Exercise description. All records are to be reproduced verbatim, with images omitted.

Record set.
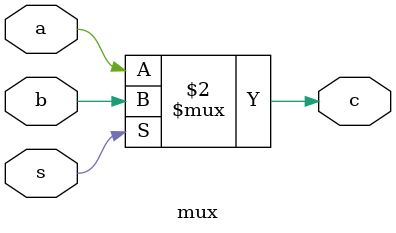
<source format=v>
module mux(a,b,s,c);
input a,b,s;
output c;

assign c=(s==1'b0)?a:b;

endmodule


</source>
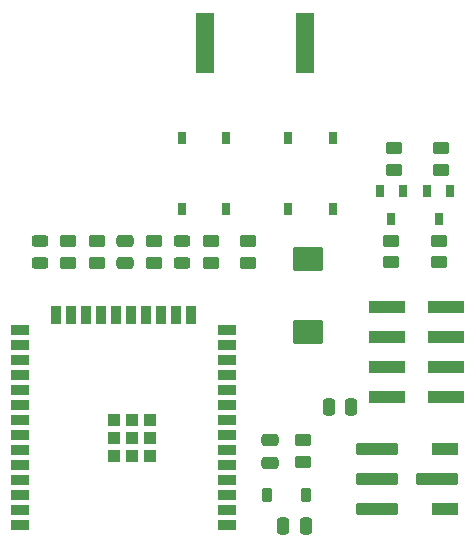
<source format=gtp>
G04 #@! TF.GenerationSoftware,KiCad,Pcbnew,7.0.7*
G04 #@! TF.CreationDate,2023-11-16T10:28:39+01:00*
G04 #@! TF.ProjectId,ithowifi_4l,6974686f-7769-4666-995f-346c2e6b6963,rev?*
G04 #@! TF.SameCoordinates,Original*
G04 #@! TF.FileFunction,Paste,Top*
G04 #@! TF.FilePolarity,Positive*
%FSLAX46Y46*%
G04 Gerber Fmt 4.6, Leading zero omitted, Abs format (unit mm)*
G04 Created by KiCad (PCBNEW 7.0.7) date 2023-11-16 10:28:39*
%MOMM*%
%LPD*%
G01*
G04 APERTURE LIST*
G04 Aperture macros list*
%AMRoundRect*
0 Rectangle with rounded corners*
0 $1 Rounding radius*
0 $2 $3 $4 $5 $6 $7 $8 $9 X,Y pos of 4 corners*
0 Add a 4 corners polygon primitive as box body*
4,1,4,$2,$3,$4,$5,$6,$7,$8,$9,$2,$3,0*
0 Add four circle primitives for the rounded corners*
1,1,$1+$1,$2,$3*
1,1,$1+$1,$4,$5*
1,1,$1+$1,$6,$7*
1,1,$1+$1,$8,$9*
0 Add four rect primitives between the rounded corners*
20,1,$1+$1,$2,$3,$4,$5,0*
20,1,$1+$1,$4,$5,$6,$7,0*
20,1,$1+$1,$6,$7,$8,$9,0*
20,1,$1+$1,$8,$9,$2,$3,0*%
G04 Aperture macros list end*
%ADD10R,0.700000X1.000000*%
%ADD11RoundRect,0.250000X-0.450000X0.262500X-0.450000X-0.262500X0.450000X-0.262500X0.450000X0.262500X0*%
%ADD12R,1.500000X0.900000*%
%ADD13R,0.900000X1.500000*%
%ADD14R,1.050000X1.050000*%
%ADD15RoundRect,0.243750X0.456250X-0.243750X0.456250X0.243750X-0.456250X0.243750X-0.456250X-0.243750X0*%
%ADD16R,0.750000X1.000000*%
%ADD17RoundRect,0.250000X0.250000X0.475000X-0.250000X0.475000X-0.250000X-0.475000X0.250000X-0.475000X0*%
%ADD18RoundRect,0.250000X0.450000X-0.262500X0.450000X0.262500X-0.450000X0.262500X-0.450000X-0.262500X0*%
%ADD19RoundRect,0.250000X0.475000X-0.250000X0.475000X0.250000X-0.475000X0.250000X-0.475000X-0.250000X0*%
%ADD20RoundRect,0.250000X1.025000X-0.787500X1.025000X0.787500X-1.025000X0.787500X-1.025000X-0.787500X0*%
%ADD21RoundRect,0.250000X-0.250000X-0.475000X0.250000X-0.475000X0.250000X0.475000X-0.250000X0.475000X0*%
%ADD22RoundRect,0.225000X0.225000X0.375000X-0.225000X0.375000X-0.225000X-0.375000X0.225000X-0.375000X0*%
%ADD23RoundRect,0.105000X-1.655000X0.420000X-1.655000X-0.420000X1.655000X-0.420000X1.655000X0.420000X0*%
%ADD24RoundRect,0.105000X-1.005000X0.420000X-1.005000X-0.420000X1.005000X-0.420000X1.005000X0.420000X0*%
%ADD25R,3.150000X1.000000*%
%ADD26R,1.500000X5.080000*%
G04 APERTURE END LIST*
D10*
X119608600Y-120339000D03*
X117708600Y-120339000D03*
X118658600Y-122739000D03*
D11*
X118872000Y-116711900D03*
X118872000Y-118536900D03*
D12*
X104727600Y-148613600D03*
X104727600Y-147343600D03*
X104727600Y-146073600D03*
X104727600Y-144803600D03*
X104727600Y-143533600D03*
X104727600Y-142263600D03*
X104727600Y-140993600D03*
X104727600Y-139723600D03*
X104727600Y-138453600D03*
X104727600Y-137183600D03*
X104727600Y-135913600D03*
X104727600Y-134643600D03*
X104727600Y-133373600D03*
X104727600Y-132103600D03*
D13*
X101697600Y-130853600D03*
X100427600Y-130853600D03*
X99157600Y-130853600D03*
X97887600Y-130853600D03*
X96617600Y-130853600D03*
X95347600Y-130853600D03*
X94077600Y-130853600D03*
X92807600Y-130853600D03*
X91537600Y-130853600D03*
X90267600Y-130853600D03*
D12*
X87227600Y-132103600D03*
X87227600Y-133373600D03*
X87227600Y-134643600D03*
X87227600Y-135913600D03*
X87227600Y-137183600D03*
X87227600Y-138453600D03*
X87227600Y-139723600D03*
X87227600Y-140993600D03*
X87227600Y-142263600D03*
X87227600Y-143533600D03*
X87227600Y-144803600D03*
X87227600Y-146073600D03*
X87227600Y-147343600D03*
X87227600Y-148613600D03*
D14*
X98182600Y-142798600D03*
X98182600Y-141273600D03*
X98182600Y-139748600D03*
X96657600Y-142798600D03*
X96657600Y-141273600D03*
X96657600Y-139748600D03*
X95132600Y-142798600D03*
X95132600Y-141273600D03*
X95132600Y-139748600D03*
D11*
X91313000Y-124588900D03*
X91313000Y-126413900D03*
X106536000Y-124597500D03*
X106536000Y-126422500D03*
X118618000Y-124548500D03*
X118618000Y-126373500D03*
D15*
X88900000Y-126438900D03*
X88900000Y-124563900D03*
D16*
X109925000Y-115872000D03*
X109925000Y-121872000D03*
X113675000Y-115872000D03*
X113675000Y-121872000D03*
D17*
X115250000Y-138684000D03*
X113350000Y-138684000D03*
D10*
X123606600Y-120339000D03*
X121706600Y-120339000D03*
X122656600Y-122739000D03*
D18*
X122859800Y-118536900D03*
X122859800Y-116711900D03*
D11*
X122682000Y-124548500D03*
X122682000Y-126373500D03*
D19*
X96139000Y-126451400D03*
X96139000Y-124551400D03*
D18*
X98552000Y-126428000D03*
X98552000Y-124603000D03*
D20*
X111632000Y-132308600D03*
X111632000Y-126083600D03*
D21*
X109486900Y-148751000D03*
X111386900Y-148751000D03*
D19*
X108377500Y-143351000D03*
X108377500Y-141451000D03*
D22*
X111425500Y-146084000D03*
X108125500Y-146084000D03*
D18*
X111171500Y-143290000D03*
X111171500Y-141465000D03*
X93726000Y-126413900D03*
X93726000Y-124588900D03*
X103378000Y-126428000D03*
X103378000Y-124603000D03*
D15*
X100965000Y-126453000D03*
X100965000Y-124578000D03*
D16*
X104675000Y-121872000D03*
X104675000Y-115872000D03*
X100925000Y-121872000D03*
X100925000Y-115872000D03*
D23*
X117475000Y-142240000D03*
X117475000Y-144780000D03*
X117475000Y-147320000D03*
D24*
X123205000Y-147320000D03*
D23*
X122555000Y-144780000D03*
D24*
X123205000Y-142240000D03*
D25*
X123295000Y-137810000D03*
X118245000Y-137810000D03*
X123295000Y-135270000D03*
X118245000Y-135270000D03*
X123295000Y-132730000D03*
X118245000Y-132730000D03*
X123295000Y-130190000D03*
X118245000Y-130190000D03*
D26*
X102850000Y-107848400D03*
X111350000Y-107848400D03*
M02*

</source>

Reply.
<source format=v>
module mux(a,b,s,c);
input a,b,s;
output c;

assign c=(s==1'b0)?a:b;

endmodule


</source>
<source format=gtp>
G04 #@! TF.GenerationSoftware,KiCad,Pcbnew,7.0.7*
G04 #@! TF.CreationDate,2023-11-16T10:28:39+01:00*
G04 #@! TF.ProjectId,ithowifi_4l,6974686f-7769-4666-995f-346c2e6b6963,rev?*
G04 #@! TF.SameCoordinates,Original*
G04 #@! TF.FileFunction,Paste,Top*
G04 #@! TF.FilePolarity,Positive*
%FSLAX46Y46*%
G04 Gerber Fmt 4.6, Leading zero omitted, Abs format (unit mm)*
G04 Created by KiCad (PCBNEW 7.0.7) date 2023-11-16 10:28:39*
%MOMM*%
%LPD*%
G01*
G04 APERTURE LIST*
G04 Aperture macros list*
%AMRoundRect*
0 Rectangle with rounded corners*
0 $1 Rounding radius*
0 $2 $3 $4 $5 $6 $7 $8 $9 X,Y pos of 4 corners*
0 Add a 4 corners polygon primitive as box body*
4,1,4,$2,$3,$4,$5,$6,$7,$8,$9,$2,$3,0*
0 Add four circle primitives for the rounded corners*
1,1,$1+$1,$2,$3*
1,1,$1+$1,$4,$5*
1,1,$1+$1,$6,$7*
1,1,$1+$1,$8,$9*
0 Add four rect primitives between the rounded corners*
20,1,$1+$1,$2,$3,$4,$5,0*
20,1,$1+$1,$4,$5,$6,$7,0*
20,1,$1+$1,$6,$7,$8,$9,0*
20,1,$1+$1,$8,$9,$2,$3,0*%
G04 Aperture macros list end*
%ADD10R,0.700000X1.000000*%
%ADD11RoundRect,0.250000X-0.450000X0.262500X-0.450000X-0.262500X0.450000X-0.262500X0.450000X0.262500X0*%
%ADD12R,1.500000X0.900000*%
%ADD13R,0.900000X1.500000*%
%ADD14R,1.050000X1.050000*%
%ADD15RoundRect,0.243750X0.456250X-0.243750X0.456250X0.243750X-0.456250X0.243750X-0.456250X-0.243750X0*%
%ADD16R,0.750000X1.000000*%
%ADD17RoundRect,0.250000X0.250000X0.475000X-0.250000X0.475000X-0.250000X-0.475000X0.250000X-0.475000X0*%
%ADD18RoundRect,0.250000X0.450000X-0.262500X0.450000X0.262500X-0.450000X0.262500X-0.450000X-0.262500X0*%
%ADD19RoundRect,0.250000X0.475000X-0.250000X0.475000X0.250000X-0.475000X0.250000X-0.475000X-0.250000X0*%
%ADD20RoundRect,0.250000X1.025000X-0.787500X1.025000X0.787500X-1.025000X0.787500X-1.025000X-0.787500X0*%
%ADD21RoundRect,0.250000X-0.250000X-0.475000X0.250000X-0.475000X0.250000X0.475000X-0.250000X0.475000X0*%
%ADD22RoundRect,0.225000X0.225000X0.375000X-0.225000X0.375000X-0.225000X-0.375000X0.225000X-0.375000X0*%
%ADD23RoundRect,0.105000X-1.655000X0.420000X-1.655000X-0.420000X1.655000X-0.420000X1.655000X0.420000X0*%
%ADD24RoundRect,0.105000X-1.005000X0.420000X-1.005000X-0.420000X1.005000X-0.420000X1.005000X0.420000X0*%
%ADD25R,3.150000X1.000000*%
%ADD26R,1.500000X5.080000*%
G04 APERTURE END LIST*
D10*
X119608600Y-120339000D03*
X117708600Y-120339000D03*
X118658600Y-122739000D03*
D11*
X118872000Y-116711900D03*
X118872000Y-118536900D03*
D12*
X104727600Y-148613600D03*
X104727600Y-147343600D03*
X104727600Y-146073600D03*
X104727600Y-144803600D03*
X104727600Y-143533600D03*
X104727600Y-142263600D03*
X104727600Y-140993600D03*
X104727600Y-139723600D03*
X104727600Y-138453600D03*
X104727600Y-137183600D03*
X104727600Y-135913600D03*
X104727600Y-134643600D03*
X104727600Y-133373600D03*
X104727600Y-132103600D03*
D13*
X101697600Y-130853600D03*
X100427600Y-130853600D03*
X99157600Y-130853600D03*
X97887600Y-130853600D03*
X96617600Y-130853600D03*
X95347600Y-130853600D03*
X94077600Y-130853600D03*
X92807600Y-130853600D03*
X91537600Y-130853600D03*
X90267600Y-130853600D03*
D12*
X87227600Y-132103600D03*
X87227600Y-133373600D03*
X87227600Y-134643600D03*
X87227600Y-135913600D03*
X87227600Y-137183600D03*
X87227600Y-138453600D03*
X87227600Y-139723600D03*
X87227600Y-140993600D03*
X87227600Y-142263600D03*
X87227600Y-143533600D03*
X87227600Y-144803600D03*
X87227600Y-146073600D03*
X87227600Y-147343600D03*
X87227600Y-148613600D03*
D14*
X98182600Y-142798600D03*
X98182600Y-141273600D03*
X98182600Y-139748600D03*
X96657600Y-142798600D03*
X96657600Y-141273600D03*
X96657600Y-139748600D03*
X95132600Y-142798600D03*
X95132600Y-141273600D03*
X95132600Y-139748600D03*
D11*
X91313000Y-124588900D03*
X91313000Y-126413900D03*
X106536000Y-124597500D03*
X106536000Y-126422500D03*
X118618000Y-124548500D03*
X118618000Y-126373500D03*
D15*
X88900000Y-126438900D03*
X88900000Y-124563900D03*
D16*
X109925000Y-115872000D03*
X109925000Y-121872000D03*
X113675000Y-115872000D03*
X113675000Y-121872000D03*
D17*
X115250000Y-138684000D03*
X113350000Y-138684000D03*
D10*
X123606600Y-120339000D03*
X121706600Y-120339000D03*
X122656600Y-122739000D03*
D18*
X122859800Y-118536900D03*
X122859800Y-116711900D03*
D11*
X122682000Y-124548500D03*
X122682000Y-126373500D03*
D19*
X96139000Y-126451400D03*
X96139000Y-124551400D03*
D18*
X98552000Y-126428000D03*
X98552000Y-124603000D03*
D20*
X111632000Y-132308600D03*
X111632000Y-126083600D03*
D21*
X109486900Y-148751000D03*
X111386900Y-148751000D03*
D19*
X108377500Y-143351000D03*
X108377500Y-141451000D03*
D22*
X111425500Y-146084000D03*
X108125500Y-146084000D03*
D18*
X111171500Y-143290000D03*
X111171500Y-141465000D03*
X93726000Y-126413900D03*
X93726000Y-124588900D03*
X103378000Y-126428000D03*
X103378000Y-124603000D03*
D15*
X100965000Y-126453000D03*
X100965000Y-124578000D03*
D16*
X104675000Y-121872000D03*
X104675000Y-115872000D03*
X100925000Y-121872000D03*
X100925000Y-115872000D03*
D23*
X117475000Y-142240000D03*
X117475000Y-144780000D03*
X117475000Y-147320000D03*
D24*
X123205000Y-147320000D03*
D23*
X122555000Y-144780000D03*
D24*
X123205000Y-142240000D03*
D25*
X123295000Y-137810000D03*
X118245000Y-137810000D03*
X123295000Y-135270000D03*
X118245000Y-135270000D03*
X123295000Y-132730000D03*
X118245000Y-132730000D03*
X123295000Y-130190000D03*
X118245000Y-130190000D03*
D26*
X102850000Y-107848400D03*
X111350000Y-107848400D03*
M02*

</source>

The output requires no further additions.